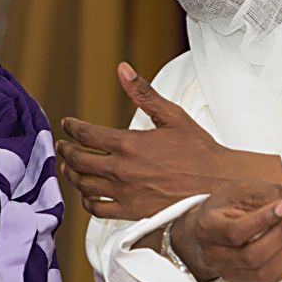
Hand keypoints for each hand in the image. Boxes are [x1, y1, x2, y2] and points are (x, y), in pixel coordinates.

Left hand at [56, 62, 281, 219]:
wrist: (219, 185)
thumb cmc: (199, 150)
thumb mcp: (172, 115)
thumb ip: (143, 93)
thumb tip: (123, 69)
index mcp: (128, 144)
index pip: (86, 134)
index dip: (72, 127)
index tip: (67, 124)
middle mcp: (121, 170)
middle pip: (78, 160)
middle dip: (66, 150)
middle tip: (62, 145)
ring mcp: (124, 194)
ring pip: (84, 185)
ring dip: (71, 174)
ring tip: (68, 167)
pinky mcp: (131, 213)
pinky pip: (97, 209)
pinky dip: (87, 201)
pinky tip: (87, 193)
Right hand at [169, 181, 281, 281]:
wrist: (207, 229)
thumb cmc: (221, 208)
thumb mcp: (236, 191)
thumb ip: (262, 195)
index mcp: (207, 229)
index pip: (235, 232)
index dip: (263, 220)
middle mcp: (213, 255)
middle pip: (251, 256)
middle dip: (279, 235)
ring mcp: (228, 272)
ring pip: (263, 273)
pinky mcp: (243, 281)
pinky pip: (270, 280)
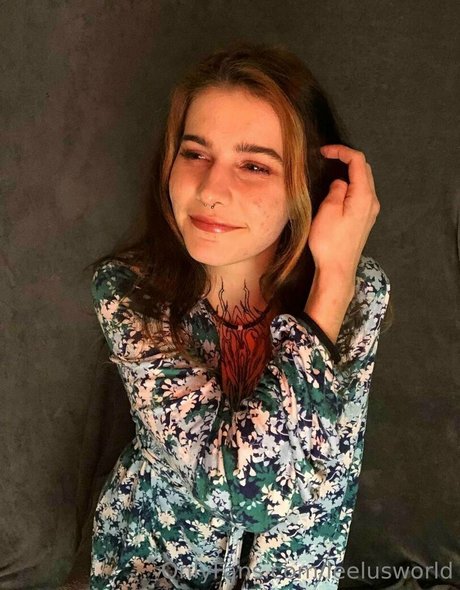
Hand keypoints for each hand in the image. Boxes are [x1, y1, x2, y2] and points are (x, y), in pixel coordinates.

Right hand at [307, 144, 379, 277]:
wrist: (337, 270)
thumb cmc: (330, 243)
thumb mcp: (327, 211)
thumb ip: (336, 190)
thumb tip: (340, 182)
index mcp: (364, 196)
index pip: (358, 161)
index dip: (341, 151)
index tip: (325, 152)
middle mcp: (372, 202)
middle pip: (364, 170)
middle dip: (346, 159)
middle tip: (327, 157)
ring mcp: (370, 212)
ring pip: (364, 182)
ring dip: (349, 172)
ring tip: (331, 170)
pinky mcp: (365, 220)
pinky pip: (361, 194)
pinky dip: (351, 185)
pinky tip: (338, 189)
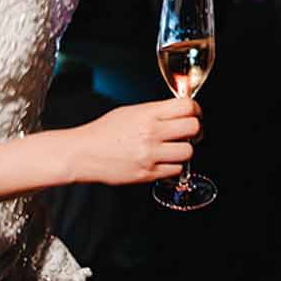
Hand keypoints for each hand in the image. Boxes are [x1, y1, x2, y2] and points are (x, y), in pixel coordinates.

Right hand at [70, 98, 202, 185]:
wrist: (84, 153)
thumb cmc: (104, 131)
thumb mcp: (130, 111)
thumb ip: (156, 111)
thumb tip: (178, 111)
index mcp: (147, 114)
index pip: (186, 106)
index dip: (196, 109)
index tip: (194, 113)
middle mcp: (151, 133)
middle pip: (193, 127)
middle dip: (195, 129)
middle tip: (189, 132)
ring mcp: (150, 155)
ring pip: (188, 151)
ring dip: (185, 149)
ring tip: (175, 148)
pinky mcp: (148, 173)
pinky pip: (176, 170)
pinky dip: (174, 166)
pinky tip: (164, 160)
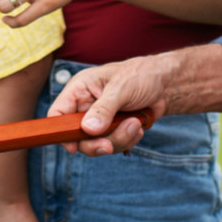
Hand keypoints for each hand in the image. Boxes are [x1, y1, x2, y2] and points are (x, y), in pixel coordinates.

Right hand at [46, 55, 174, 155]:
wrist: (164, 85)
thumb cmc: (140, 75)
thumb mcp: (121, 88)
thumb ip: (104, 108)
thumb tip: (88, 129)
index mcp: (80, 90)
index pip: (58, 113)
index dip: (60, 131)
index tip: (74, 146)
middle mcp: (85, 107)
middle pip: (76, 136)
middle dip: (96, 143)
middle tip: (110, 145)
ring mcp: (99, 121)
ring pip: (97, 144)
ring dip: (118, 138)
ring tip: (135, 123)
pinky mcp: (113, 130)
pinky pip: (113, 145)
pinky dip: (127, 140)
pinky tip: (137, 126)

==

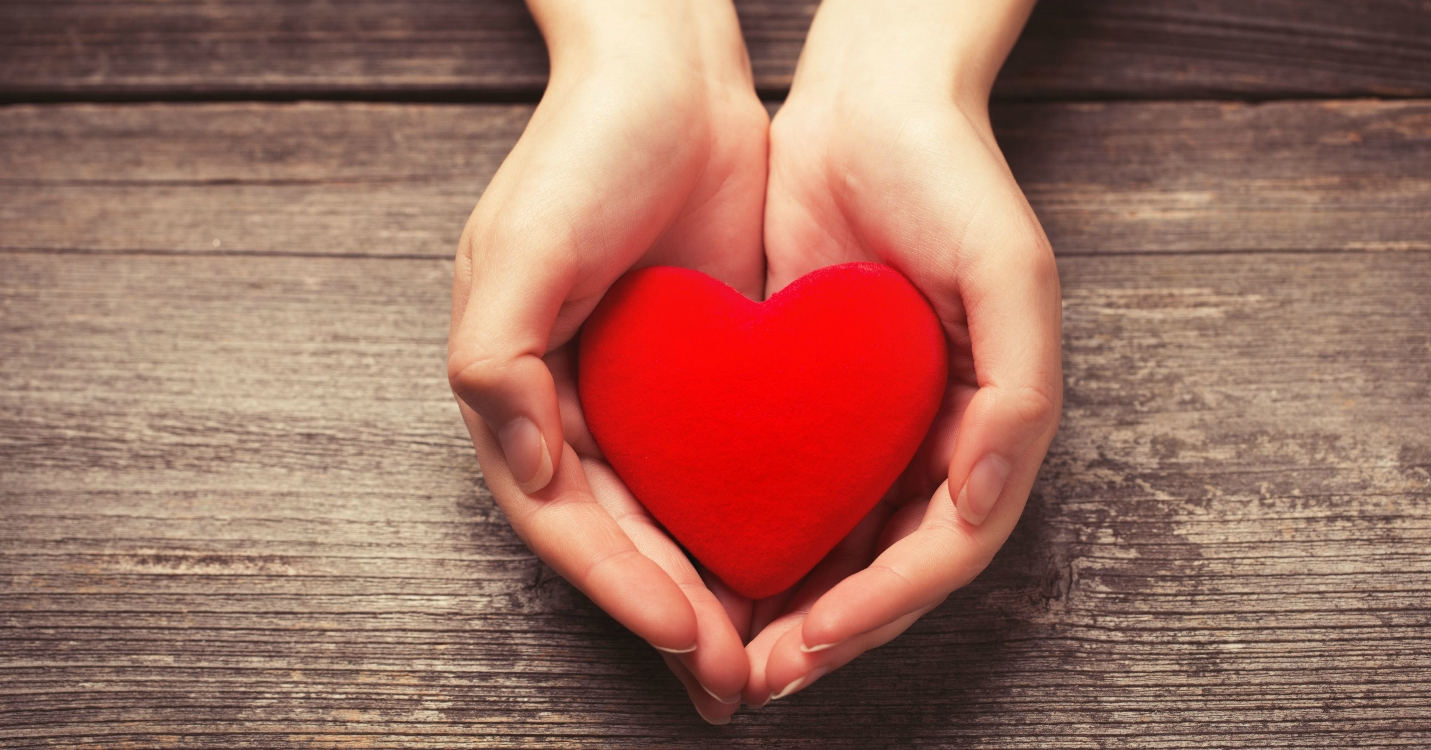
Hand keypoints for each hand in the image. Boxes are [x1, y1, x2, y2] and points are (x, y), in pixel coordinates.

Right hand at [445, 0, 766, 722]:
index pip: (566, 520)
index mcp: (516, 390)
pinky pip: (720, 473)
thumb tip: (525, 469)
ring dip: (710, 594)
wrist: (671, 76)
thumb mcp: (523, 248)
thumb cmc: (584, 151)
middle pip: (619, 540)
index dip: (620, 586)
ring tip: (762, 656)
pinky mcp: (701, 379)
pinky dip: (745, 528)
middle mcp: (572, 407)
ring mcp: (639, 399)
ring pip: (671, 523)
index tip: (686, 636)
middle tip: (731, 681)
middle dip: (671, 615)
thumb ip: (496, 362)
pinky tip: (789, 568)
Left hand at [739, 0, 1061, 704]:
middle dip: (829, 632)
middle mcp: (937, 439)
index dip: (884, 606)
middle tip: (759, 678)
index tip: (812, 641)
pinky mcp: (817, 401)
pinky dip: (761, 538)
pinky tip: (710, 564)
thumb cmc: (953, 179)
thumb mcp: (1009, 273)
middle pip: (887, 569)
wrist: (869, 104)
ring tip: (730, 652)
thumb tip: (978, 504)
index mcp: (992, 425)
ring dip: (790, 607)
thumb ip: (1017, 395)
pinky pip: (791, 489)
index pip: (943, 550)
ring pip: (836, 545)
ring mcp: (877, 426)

---

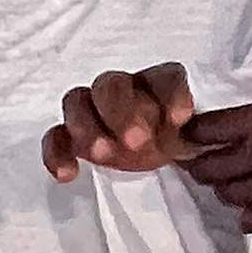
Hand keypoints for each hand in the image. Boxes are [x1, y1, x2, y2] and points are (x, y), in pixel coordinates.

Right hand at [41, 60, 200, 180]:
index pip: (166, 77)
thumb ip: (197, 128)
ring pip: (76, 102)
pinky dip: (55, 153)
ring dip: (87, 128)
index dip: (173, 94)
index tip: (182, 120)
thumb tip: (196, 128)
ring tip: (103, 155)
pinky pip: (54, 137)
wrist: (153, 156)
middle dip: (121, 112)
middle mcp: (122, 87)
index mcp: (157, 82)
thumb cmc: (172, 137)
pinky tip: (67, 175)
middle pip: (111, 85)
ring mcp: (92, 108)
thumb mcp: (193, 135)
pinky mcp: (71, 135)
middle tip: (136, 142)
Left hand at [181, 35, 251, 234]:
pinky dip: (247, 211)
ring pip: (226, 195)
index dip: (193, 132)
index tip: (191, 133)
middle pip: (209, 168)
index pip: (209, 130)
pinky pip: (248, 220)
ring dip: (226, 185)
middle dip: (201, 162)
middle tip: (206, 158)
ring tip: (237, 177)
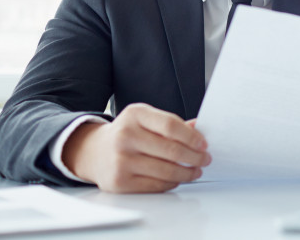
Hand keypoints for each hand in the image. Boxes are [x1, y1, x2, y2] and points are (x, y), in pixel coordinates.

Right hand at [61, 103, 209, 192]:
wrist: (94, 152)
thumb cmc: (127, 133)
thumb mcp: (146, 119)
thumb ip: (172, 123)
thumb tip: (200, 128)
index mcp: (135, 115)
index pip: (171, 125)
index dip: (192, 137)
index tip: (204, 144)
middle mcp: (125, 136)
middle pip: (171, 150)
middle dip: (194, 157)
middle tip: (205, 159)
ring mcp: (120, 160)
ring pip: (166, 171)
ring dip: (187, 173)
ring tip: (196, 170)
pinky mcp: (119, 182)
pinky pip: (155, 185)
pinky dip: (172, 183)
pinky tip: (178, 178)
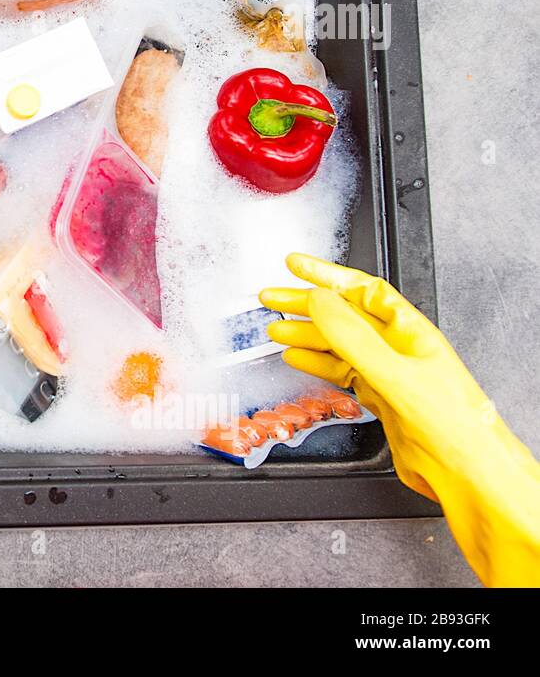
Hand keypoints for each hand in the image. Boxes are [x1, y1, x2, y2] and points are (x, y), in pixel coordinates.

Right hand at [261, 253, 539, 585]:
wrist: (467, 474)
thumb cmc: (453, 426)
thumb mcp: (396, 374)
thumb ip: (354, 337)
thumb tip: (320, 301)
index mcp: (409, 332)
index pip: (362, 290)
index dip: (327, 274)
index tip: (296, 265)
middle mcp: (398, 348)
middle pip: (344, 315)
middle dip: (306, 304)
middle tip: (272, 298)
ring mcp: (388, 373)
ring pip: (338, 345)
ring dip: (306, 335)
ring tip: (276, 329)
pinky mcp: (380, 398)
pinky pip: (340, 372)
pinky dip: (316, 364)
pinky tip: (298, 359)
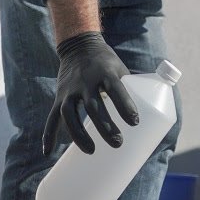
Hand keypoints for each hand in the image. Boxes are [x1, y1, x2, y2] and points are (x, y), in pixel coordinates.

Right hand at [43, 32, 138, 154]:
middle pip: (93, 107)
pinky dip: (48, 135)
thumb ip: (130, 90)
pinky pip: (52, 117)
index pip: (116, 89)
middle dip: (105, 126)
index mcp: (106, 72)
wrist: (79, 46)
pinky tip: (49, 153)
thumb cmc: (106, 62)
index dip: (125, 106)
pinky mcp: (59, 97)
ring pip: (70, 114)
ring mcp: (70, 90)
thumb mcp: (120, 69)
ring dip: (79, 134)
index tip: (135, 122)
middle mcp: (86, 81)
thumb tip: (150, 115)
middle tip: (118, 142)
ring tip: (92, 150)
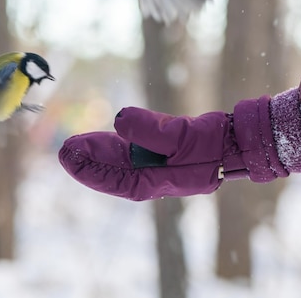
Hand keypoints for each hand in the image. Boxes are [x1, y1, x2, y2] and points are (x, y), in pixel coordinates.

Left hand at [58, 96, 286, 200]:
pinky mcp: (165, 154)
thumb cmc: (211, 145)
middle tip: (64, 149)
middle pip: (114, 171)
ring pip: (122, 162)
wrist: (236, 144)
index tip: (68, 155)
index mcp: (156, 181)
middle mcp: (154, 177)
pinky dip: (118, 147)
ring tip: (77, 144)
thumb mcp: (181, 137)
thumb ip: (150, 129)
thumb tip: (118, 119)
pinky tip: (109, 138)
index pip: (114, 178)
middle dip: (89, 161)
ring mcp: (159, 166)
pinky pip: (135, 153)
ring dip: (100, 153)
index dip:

**PROBLEM DETAILS:** In the entries above, find the line with "index tip: (67, 124)" and the line with "thumb cmc: (221, 208)", then restate word for word both of them and every line between, with nothing more.

**RESPONSE FOR THIS EXERCISE:**
index tip: (67, 124)
middle mcp: (121, 170)
middle pip: (78, 160)
middle dip: (66, 150)
middle tip: (62, 145)
ring mcp: (124, 194)
ring pip: (84, 185)
ring dip: (71, 174)
ring tip: (68, 167)
pinky mcp: (131, 213)
pinky pip: (97, 209)
pinky dip: (87, 201)
pinky tip: (87, 193)
Right hand at [169, 181, 281, 281]:
wrist: (207, 229)
thumb cmc: (221, 208)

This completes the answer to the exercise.